8 de marzo

En opinión de Aura Hernández

8 de marzo

“Ni guerra que nos destruya ni paz que nos oprima”

 

Grito global

 

La violencia hacia las mujeres, tiene en nuestro país una raigambre cultural de larga data. En México el atropello a los derechos de las mujeres, a las que hace poco más de 60 años no se consideraba ciudadanas, era, y es desafortunadamente una violencia normalizada. Por ello, visibilizar las violencias hacia las mujeres en la actualidad es fundamental en el reconocimiento de estos derechos históricamente conculcados.

Pero de igual manera, es importante conocer de dónde viene nuestra tradición machista, qué ha pasado con los derechos de las mujeres en los periodos de grandes cambios en nuestro país. Porqué la cultura machista pervivió pese a los enorme transformaciones institucionales que experimentó el país por ejemplo en el Siglo XX, y no ha sido sino hasta la gran revolución de las tecnologías de la información, que la transformación de la cultura machista que nos aqueja, ha empezado a ceder. Tal vez la respuesta esté en la historia de nuestra cultura.

Expertas estudiosas de la historia del género como Ana Lidia García Peña, Eva Rocha y Julia Tuñon han señalado varios fenómenos sociológicos a los largo de nuestra historia que bien podrían explicar una parte de la persistencia de la cultura machista en nuestra sociedad.

Estudios realizados sostienen que nuestro país arribó al siglo XX con un déficit de población masculina. Hacia el año 1900 por cada 100 mujeres había 90 hombres en edad casadera, y de estas, casi el 60 por ciento eran mujeres solteras y en edad productiva. Lo que generó,a su vez, una alta incidencia de lo que en esa época denominaban “matrimonios ilegítimos” y una “subcultura del adulterio

 

tolerado”, en el que muchas mujeres aceptaron esta condición para asegurar su futuro económico.

A finales del siglo XIX y principios del XX, la experiencia de desorden social producto de la guerra (la de Reforma y la Revolución) hizo posible la aparición de toda una cultura de las relaciones amorosas, en la que el rapto de mujeres se convirtió en una constante, y que no eran otra cosa que crímenes de guerra que posteriormente fueron edulcorados en las memorias que algunos protagonistas.

Lamberto Popoca y Antonio D. Melgarejo, dos cronistas morelenses del periodo, para nada imparciales, dieron cuenta en sus relatos de la forma en que durante la fase armada del conflicto las mujeres eran usadas como arma y botín de guerra, y poco después, cuando la revolución devino en bandidismo gracias a la romantización de sus crónicas el rapto de mujeres se transformó en un fenómeno de “seducción”.

En los relatos de ex revolucionarios, abundan las alusiones a la importancia que para las bandas armadas, tenían las relaciones amorosas: “una mujer infiel” fue la causante del exterminio de los Plateados; por “el adulterio de una ingrata” hombres de bien se iban al monte con los bandidos.
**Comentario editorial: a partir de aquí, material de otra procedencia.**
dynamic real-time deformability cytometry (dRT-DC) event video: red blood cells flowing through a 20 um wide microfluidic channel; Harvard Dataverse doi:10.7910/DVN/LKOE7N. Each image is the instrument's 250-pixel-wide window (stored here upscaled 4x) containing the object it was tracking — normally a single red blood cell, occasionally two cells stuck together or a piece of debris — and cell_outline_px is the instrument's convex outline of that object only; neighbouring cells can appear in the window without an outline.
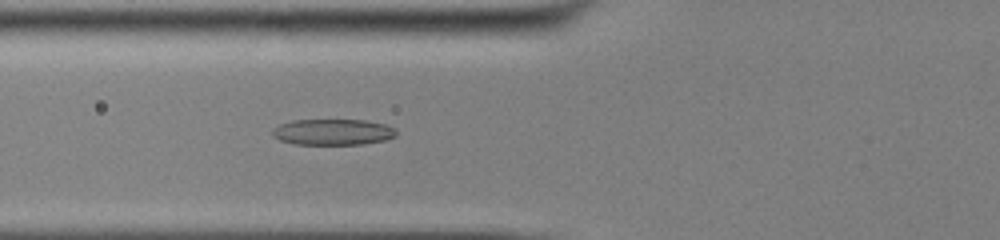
{"species": "common noctule bat (a hibernating species)", "species_latin": "Nyctalus noctula", "temperature_condition": "cold", "stored_images_in_passage": 50, "camera_frame_rate_fps": 3000, "um_per_image_px": 0.085, "animal": {"sex": "male", "body_mass_g": 13.0, "forearm_length_mm": 53.1}, "frame": {"image": 1, "passage_image": 18, "time_ms": 5.667, "image_size_px": [1000, 240], "cell_outline_px": [[396, 136], [388, 140], [364, 144], [296, 144], [280, 140], [272, 136], [272, 128], [280, 124], [292, 120], [364, 120], [388, 124], [396, 132]], "centroid_in_image_um": [28.31, 11.22], "position_along_channel_um": 97.5, "area_um2": 18.9}}
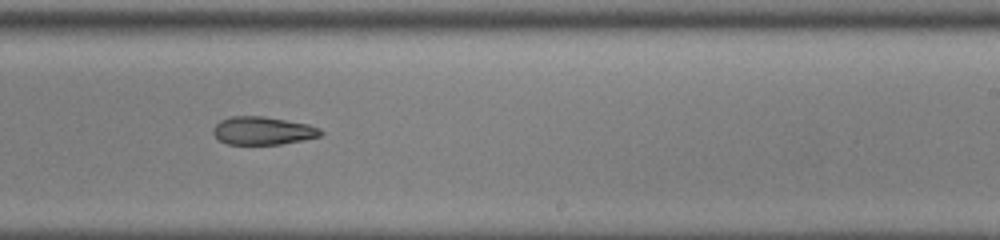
{"frame": {"image": 2, "passage_image": 31, "time_ms": 10.0, "image_size_px": [1000, 240], "cell_outline_px": [[324, 132], [320, 136], [304, 140], [280, 144], [228, 144], [220, 140], [212, 132], [212, 128], [220, 120], [232, 116], [264, 116], [308, 124], [320, 128]], "centroid_in_image_um": [22.35, 11.1], "position_along_channel_um": 266.7, "area_um2": 17.57}}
El honor burlado en una mujer (familiar) se limpiaba sólo con la muerte.

Los relatos también apuntan de qué manera, en el porfiriato los Jefes Políticos y funcionarios menores, escudados en el poder realizaron un sinnúmero de atrocidades de índole sexual en contra de los habitantes de los pueblos y utilizaban la consignación obligatoria al servicio de las armas para ejercer venganzas personales, o bien para satisfacer “sus apetitos de machos”. La violencia sexual usada como forma de opresión y como arma de guerra, una guerra de hombres.
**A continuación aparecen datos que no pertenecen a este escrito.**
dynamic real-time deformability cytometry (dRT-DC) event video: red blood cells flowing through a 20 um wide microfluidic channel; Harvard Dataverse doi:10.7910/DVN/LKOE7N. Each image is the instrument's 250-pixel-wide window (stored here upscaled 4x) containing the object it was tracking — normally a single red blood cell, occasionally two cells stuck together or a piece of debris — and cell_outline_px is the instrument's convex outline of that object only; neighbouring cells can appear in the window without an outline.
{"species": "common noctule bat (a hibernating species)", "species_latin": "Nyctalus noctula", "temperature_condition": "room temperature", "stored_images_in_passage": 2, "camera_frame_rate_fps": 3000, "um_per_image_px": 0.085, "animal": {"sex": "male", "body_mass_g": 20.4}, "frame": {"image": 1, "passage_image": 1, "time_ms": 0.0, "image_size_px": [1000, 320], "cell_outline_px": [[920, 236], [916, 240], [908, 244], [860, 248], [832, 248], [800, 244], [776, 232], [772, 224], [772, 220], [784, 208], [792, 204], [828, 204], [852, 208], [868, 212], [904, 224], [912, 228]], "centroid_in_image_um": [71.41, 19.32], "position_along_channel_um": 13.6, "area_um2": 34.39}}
En la honra mancillada de las madres, las esposas o las hijas subyacía la ofensa al padre, al esposo o al hermano como dueños de las vidas de esas mujeres, pero

 

también mostraba la importancia que en moral social prevaleciente tenía la noción de castidad de la mujer.

La persistencia de la violencia sexual como fenómeno sociológico fue una constante en el periodo, tanto que en el Congreso Constituyente de 1917 el tema se discutió acaloradamente. Frente a una facción que proponía incluir entre los delitos sancionados con la pena de muerte a la violación, pues consideraba este problema se estaba convirtiendo en una “verdadera epidemia”; había otra, la mayoritaria, que admitía que la violencia sexual de los mexicanos hacia las mujeres era un asunto derivado de su temperamento y que por tanto era un exceso la pretensión de llevar al patíbulo a los violadores.

Los diputados que se opusieron a esta propuesta esgrimieron entre sus argumentos que en México, “en nuestras costumbres arraigadas todos nuestros jóvenes, casi en su totalidad, tienen su iniciación pasional por medio de comercios violentos con las criadas y las cocineras”.